Transplant veteran Peter George is celebrating 21 years on from a life-saving and ground-breaking allogeneic transplant procedure.

In the 1990s, successful allogeneic transplants were relatively rare in adults aged over 50. An allogeneic transplant is a procedure whereby stem cells are donated by somebody else.

The stem cells repopulate bone marrow irreversibly damaged by chemotherapy and radiotherapy cancer treatments.

Following a Stage 4 Lymphoma diagnosis in 1999, Peter George became one of Wales’ first patients to undergo a new method of transplantation as part of a UK collaborative study conducted by Dr Keith Wilson, Director of the South Wales Blood and Marrow Transplant Programme, and colleagues.

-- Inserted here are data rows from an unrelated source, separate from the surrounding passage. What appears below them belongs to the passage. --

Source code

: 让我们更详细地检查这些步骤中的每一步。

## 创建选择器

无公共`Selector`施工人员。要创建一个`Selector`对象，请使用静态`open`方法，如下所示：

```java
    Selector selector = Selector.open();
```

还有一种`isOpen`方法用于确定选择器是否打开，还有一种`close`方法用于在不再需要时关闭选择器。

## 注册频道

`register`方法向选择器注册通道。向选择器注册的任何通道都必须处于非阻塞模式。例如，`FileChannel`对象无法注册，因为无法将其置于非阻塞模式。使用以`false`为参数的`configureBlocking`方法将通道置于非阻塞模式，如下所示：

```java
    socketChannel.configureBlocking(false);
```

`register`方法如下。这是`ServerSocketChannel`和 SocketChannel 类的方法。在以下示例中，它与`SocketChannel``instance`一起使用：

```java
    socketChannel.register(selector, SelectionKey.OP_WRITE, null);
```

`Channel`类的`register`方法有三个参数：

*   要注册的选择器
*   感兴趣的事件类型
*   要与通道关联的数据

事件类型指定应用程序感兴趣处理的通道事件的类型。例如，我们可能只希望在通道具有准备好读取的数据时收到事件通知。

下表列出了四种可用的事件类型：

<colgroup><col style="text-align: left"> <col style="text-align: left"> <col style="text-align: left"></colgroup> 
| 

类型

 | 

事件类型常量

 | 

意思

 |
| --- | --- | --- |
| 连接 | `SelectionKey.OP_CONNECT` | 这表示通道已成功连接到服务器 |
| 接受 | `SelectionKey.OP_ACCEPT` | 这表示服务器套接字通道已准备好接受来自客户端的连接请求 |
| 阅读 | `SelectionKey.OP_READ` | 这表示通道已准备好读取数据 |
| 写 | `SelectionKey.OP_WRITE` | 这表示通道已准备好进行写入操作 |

Known as ‘reduced intensity conditioning’, this allogeneic transplant system is now routine worldwide and accounts for 75% of all adult donor transplants internationally.

 “The thinking used to be that the transplant allowed us to escalate chemotherapy and radiotherapy dosages to eradicate the disease and reduce the chance of relapse,” says Dr Wilson.

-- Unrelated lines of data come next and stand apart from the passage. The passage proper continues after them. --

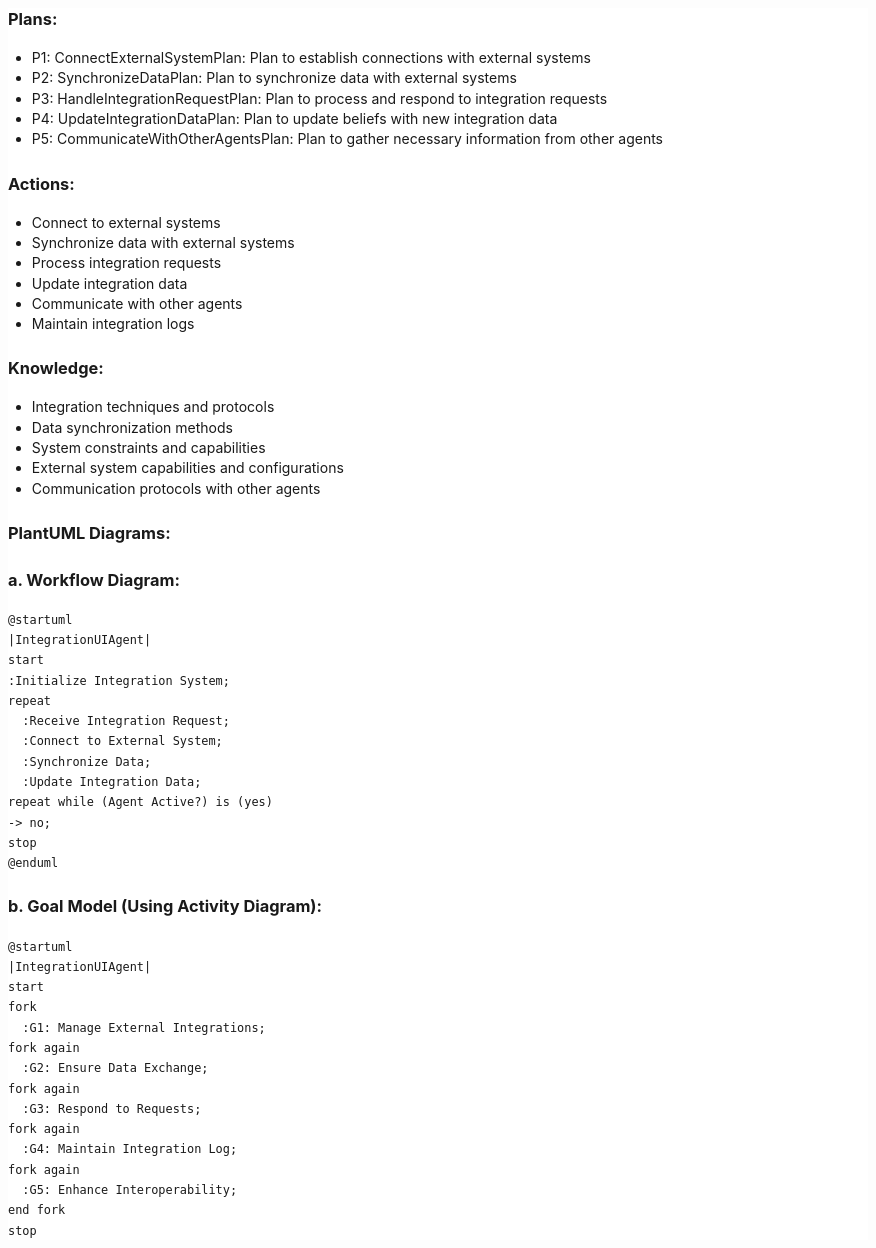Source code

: ### Plans:

- P1: ConnectExternalSystemPlan: Plan to establish connections with external systems
- P2: SynchronizeDataPlan: Plan to synchronize data with external systems
- P3: HandleIntegrationRequestPlan: Plan to process and respond to integration requests
- P4: UpdateIntegrationDataPlan: Plan to update beliefs with new integration data
- P5: CommunicateWithOtherAgentsPlan: Plan to gather necessary information from other agents

### Actions:

- Connect to external systems
- Synchronize data with external systems
- Process integration requests
- Update integration data
- Communicate with other agents
- Maintain integration logs

### Knowledge:

- Integration techniques and protocols
- Data synchronization methods
- System constraints and capabilities
- External system capabilities and configurations
- Communication protocols with other agents

### PlantUML Diagrams:

### a. Workflow Diagram:

```
@startuml
|IntegrationUIAgent|
start
:Initialize Integration System;
repeat
  :Receive Integration Request;
  :Connect to External System;
  :Synchronize Data;
  :Update Integration Data;
repeat while (Agent Active?) is (yes)
-> no;
stop
@enduml

```

### b. Goal Model (Using Activity Diagram):

```
@startuml
|IntegrationUIAgent|
start
fork
  :G1: Manage External Integrations;
fork again
  :G2: Ensure Data Exchange;
fork again
  :G3: Respond to Requests;
fork again
  :G4: Maintain Integration Log;
fork again
  :G5: Enhance Interoperability;
end fork
stop
```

It is now clearer that the main effect of the transplant comes from the donor’s T-cells, the part of the immune system that kills off foreign particles, including residual tumour cells.

“The donor’s T-cells can recognise tumour cells as foreign and will attempt to eliminate them in the same manner as the body fights infection,” says Dr Wilson. “However a potentially serious complication is graft-versus-host-disease (GVHD), where the donor cells also attack the patient’s normal tissue. Removing the donor T-cells reduces the likelihood of GVHD, but will lessen the anti-tumour effect, increasing the likelihood of relapse. This is one of the challenges of performing a successful donor transplant.”

The collaborative study involved seven UK centres exploring the concept that the T-cells in the donor graft meant there was no need to escalate chemotherapy and radiotherapy, which significantly reduced the associated hazards of conventional transplantation. “This theory was borne out in practice,” Dr Wilson says. “Our reduced intensity approach allows us to successfully treat people into their mid-70s.”

Between 2015 and 2019, the programme treated 510 patients at the University Hospital of Wales. Half of these were donor transplants.

“We are benchmarked against the whole of the UK and now Europe as well. Although we have patients with more co-morbidity and a higher percentage of unrelated donors, both of which add complications, our survival rates are above the curve. Peter is our longest surviving patient who had this reduced intensity approach.”

Peter recalls how his life changed almost overnight when he was 60. “I received the diagnosis and days later I was in having the first infusion,” he says.

Peter’s first poetry collection, ‘Ceredigion Cycle and Other Poems’, was published in 1997, followed by a commissioned memorial poem set to music. “That’s how I got the feeling I could write for musicians.”

He says the “closeness of death” sharpened his focus as he carried on writing imaginatively throughout his recovery.

Supported by his wife Ann, Peter began to consider his future. “These ideas played through my mind and I started writing seriously.”

The father of three and grandfather of four is now a novelist, award-winning poet and librettist. His most renowned work to date has been ‘WW1 – A Village Opera’, a libretto commissioned in three separate versions between 2014 and 2018.

Peter’s current project is an operatic collaboration between SW Wales and SE Ireland reflecting on climate change.

The treatment he refers to as his “second chance” has allowed for more than 20 years of creative endeavour. Now in his 80s, he shows no signs of slowing down.

“Peter was one of the first to have this type of transplant,” says Dr Wilson. “His 21st anniversary proves the worth of what was then a novel and unproven technology. This is essentially a survivorship success story.”